創業以来培ったインターネット決済代行事業のノウハウを生かして、日本初の決済連動型・継続請求管理クラウドを開発。請求・集金・消込・催促までの一連の金銭の流れを一元管理するクラウドサービスを作り上げた。この「継続請求管理クラウド」で「日本の請求管理業務に革命を起こしたい」と語る清久健也氏だ。

クラウドペイメント・清久健也氏は語る 日本の請求管理業務に革命を

 「インターネット決済代行サービスを創業以来手掛けてきました。加盟店の導入実績は、2014年が約6千店舗、年間取扱金額は約157億円。リアル店舗向け決済サービスも行っており、加盟店導入実績は約4千店舗、年間取扱金額が約81億円となっています」

 創業は00年10月。東京大学工学部出身の清久健也氏は、広告代理店の電通でセールスプロモーション、営業を7年経験した後、30歳の時に子会社の決済代行サービスを行うJ‐PaymentをMBOの形で買い取り、社長に就任した。

 従来のインターネット決済代行事業に加え、決済連動型クラウドサービス事業の強化に合わせ、14年8月に現在のクラウドペイメントへ社名変更した。この時開始したサービスが、継続請求管理ロボット「経理のミカタ」だ。

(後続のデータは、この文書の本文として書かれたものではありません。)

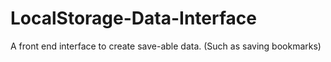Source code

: # LocalStorage-Data-Interface
A front end interface to create save-able data. (Such as saving bookmarks)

 今まで手作業で行っていた請求・集金・消込(売掛金が請求通りに回収できているか把握する作業)・未収催促が全自動で一元管理できる「継続請求管理クラウド」で、ファイルやシステムの管理画面を、1つの画面でまとめて操作できる業界初のサービス。入金時や未収金発生時などにアラートで知らせる機能が付いている。

 初期費用は10万円、月額費用は請求先が100件までなら2万円、1千件までが10万4千円で、30社ほどが導入済みという。

 また、簡単にギフトを贈ることができるソーシャルギフトサービス「おくーる」も昨年1月に始めている。これらは競争激化を見込んで他社との差別化を狙い立ち上げたサービスである。

 「決済代行会社は日本に10社ほどありますが、当社のようなサービスをしているところはありません。継続請求管理クラウドは、最初から組み込んでおかないと、途中での変更は相当手が掛かるので、先行者メリットがあります。この継続請求管理サービスを日本の標準にし、上場を目指しています。20年には100億円くらいの売り上げを上げ、時価総額で1千億円を達成するのが当面の目標です」

 これが実現した暁には、海外展開や売掛債権保証、売掛担保融資なども手掛けたいという。

 趣味は、読書、サーフィン、瞑想とのこと。PR会社、ベクトルの西江肇司社長はサーフィン仲間で、経営の師という。

 「50歳になったら次の経営者にバトンを渡したい」と、さらなる高みを目指して歩みを早める清久氏だ。